# YOUR GOAL
Rewrite every line of the records below, replacing "common name" with "vernacular name" and leaving everything else unchanged.

# Dataset entries
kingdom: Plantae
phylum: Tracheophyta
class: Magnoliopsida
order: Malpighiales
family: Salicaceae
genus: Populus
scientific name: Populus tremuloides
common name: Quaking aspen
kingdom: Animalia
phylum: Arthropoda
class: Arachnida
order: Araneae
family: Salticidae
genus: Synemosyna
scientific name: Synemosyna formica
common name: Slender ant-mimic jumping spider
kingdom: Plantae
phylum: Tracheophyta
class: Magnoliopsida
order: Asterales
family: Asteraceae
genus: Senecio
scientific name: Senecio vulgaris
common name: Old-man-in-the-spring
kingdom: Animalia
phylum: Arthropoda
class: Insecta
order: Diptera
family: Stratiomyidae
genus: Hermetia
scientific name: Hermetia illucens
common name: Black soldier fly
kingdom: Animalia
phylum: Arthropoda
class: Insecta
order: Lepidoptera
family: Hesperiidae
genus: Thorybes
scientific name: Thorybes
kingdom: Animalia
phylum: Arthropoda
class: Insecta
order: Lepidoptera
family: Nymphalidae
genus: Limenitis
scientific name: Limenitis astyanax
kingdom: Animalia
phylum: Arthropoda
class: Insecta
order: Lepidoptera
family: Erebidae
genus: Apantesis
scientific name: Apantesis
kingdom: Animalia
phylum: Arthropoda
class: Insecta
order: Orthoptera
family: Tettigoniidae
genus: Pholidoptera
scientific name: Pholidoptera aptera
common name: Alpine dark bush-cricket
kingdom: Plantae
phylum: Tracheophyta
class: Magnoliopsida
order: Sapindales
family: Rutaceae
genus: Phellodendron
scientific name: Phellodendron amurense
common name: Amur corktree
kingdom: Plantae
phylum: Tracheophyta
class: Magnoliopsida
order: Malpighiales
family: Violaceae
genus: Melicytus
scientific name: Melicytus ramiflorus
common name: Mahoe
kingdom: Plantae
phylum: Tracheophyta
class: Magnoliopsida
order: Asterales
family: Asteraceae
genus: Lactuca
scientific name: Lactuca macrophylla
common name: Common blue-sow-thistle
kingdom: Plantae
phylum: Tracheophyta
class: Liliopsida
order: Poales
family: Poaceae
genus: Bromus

# FULL ANSWER
kingdom: Plantae
phylum: Tracheophyta
class: Magnoliopsida
order: Malpighiales
family: Salicaceae
genus: Populus
scientific name: Populus tremuloides
vernacular name: Quaking aspen
kingdom: Animalia
phylum: Arthropoda
class: Arachnida
order: Araneae
family: Salticidae
genus: Synemosyna
scientific name: Synemosyna formica
vernacular name: Slender ant-mimic jumping spider
kingdom: Plantae
phylum: Tracheophyta
class: Magnoliopsida
order: Asterales
family: Asteraceae
genus: Senecio
scientific name: Senecio vulgaris
vernacular name: Old-man-in-the-spring
kingdom: Animalia
phylum: Arthropoda
class: Insecta
order: Diptera
family: Stratiomyidae
genus: Hermetia
scientific name: Hermetia illucens
vernacular name: Black soldier fly
kingdom: Animalia
phylum: Arthropoda
class: Insecta
order: Lepidoptera
family: Hesperiidae
genus: Thorybes
scientific name: Thorybes
kingdom: Animalia
phylum: Arthropoda
class: Insecta
order: Lepidoptera
family: Nymphalidae
genus: Limenitis
scientific name: Limenitis astyanax
kingdom: Animalia
phylum: Arthropoda
class: Insecta
order: Lepidoptera
family: Erebidae
genus: Apantesis
scientific name: Apantesis
kingdom: Animalia
phylum: Arthropoda
class: Insecta
order: Orthoptera
family: Tettigoniidae
genus: Pholidoptera
scientific name: Pholidoptera aptera
vernacular name: Alpine dark bush-cricket
kingdom: Plantae
phylum: Tracheophyta
class: Magnoliopsida
order: Sapindales
family: Rutaceae
genus: Phellodendron
scientific name: Phellodendron amurense
vernacular name: Amur corktree
kingdom: Plantae
phylum: Tracheophyta
class: Magnoliopsida
order: Malpighiales
family: Violaceae
genus: Melicytus
scientific name: Melicytus ramiflorus
vernacular name: Mahoe
kingdom: Plantae
phylum: Tracheophyta
class: Magnoliopsida
order: Asterales
family: Asteraceae
genus: Lactuca
scientific name: Lactuca macrophylla
vernacular name: Common blue-sow-thistle
kingdom: Plantae
phylum: Tracheophyta
class: Liliopsida
order: Poales
family: Poaceae
genus: Bromus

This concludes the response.